Work task ▸
What you return must match the listing below character for character, minus any pictures.

Data section ▸
_ _ _ _
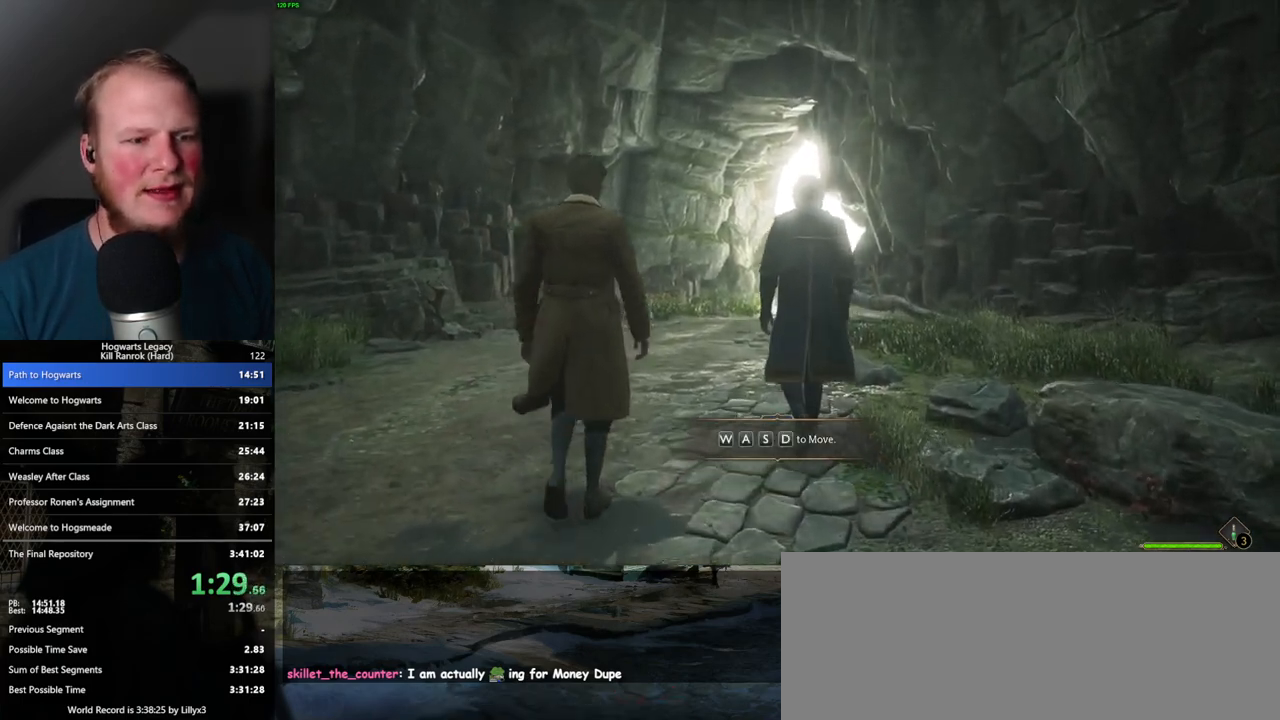
{"keys": ["w"], "mouse": [], "events": []}
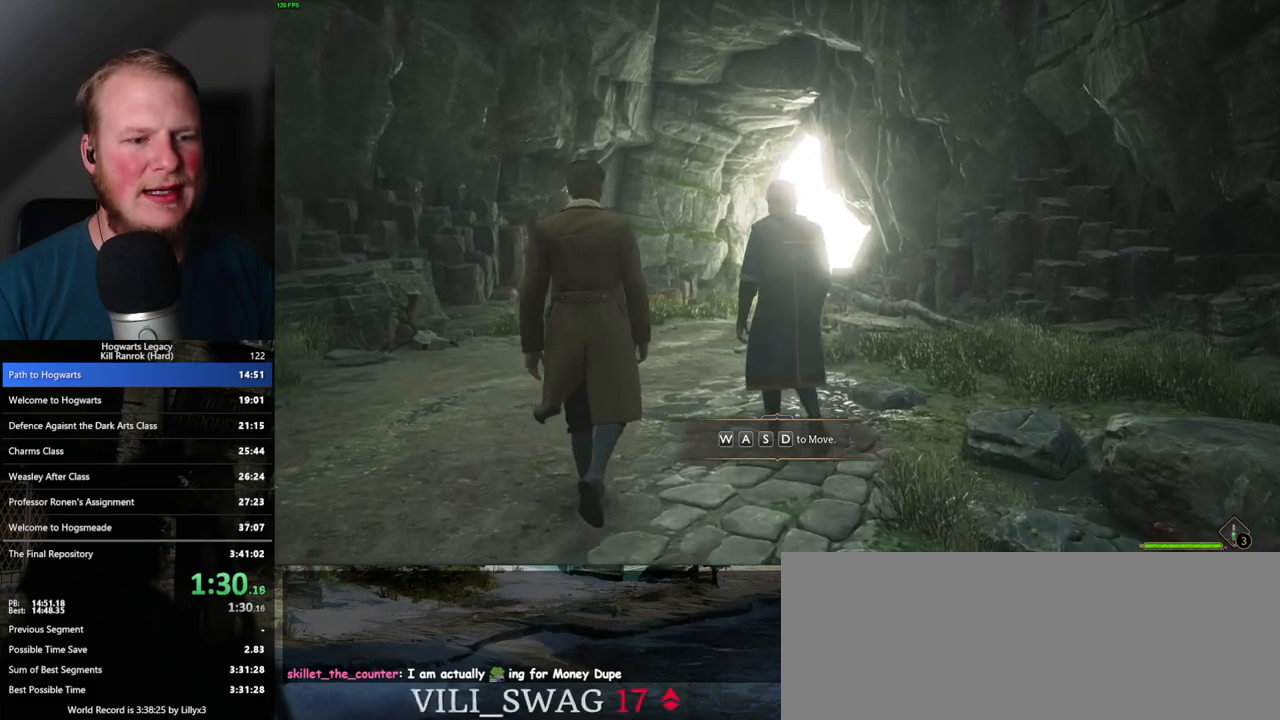
{"keys": ["w"], "mouse": [], "events": []}
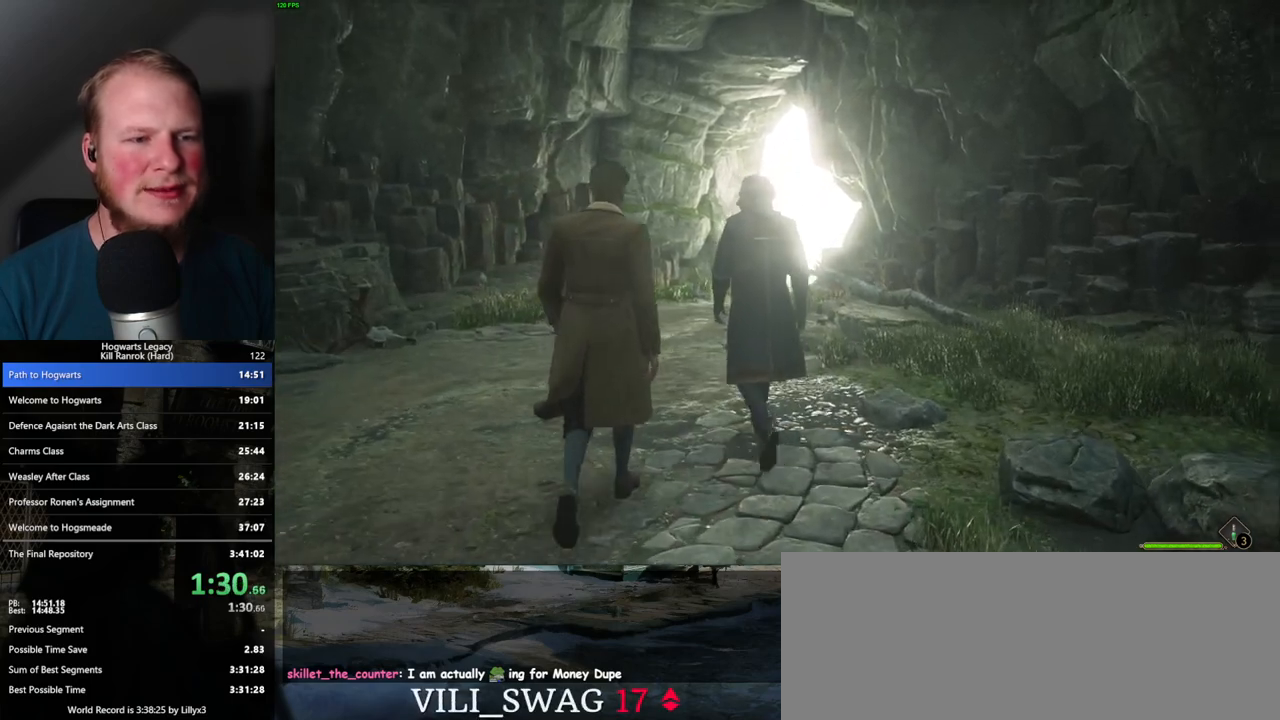
{"keys": ["w"], "mouse": [], "events": []}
_ _ _ _
Reply to the exercise ▸
{"keys": ["w"], "mouse": [], "events": []}
{"keys": ["w"], "mouse": [], "events": []}
{"keys": ["w"], "mouse": [], "events": []}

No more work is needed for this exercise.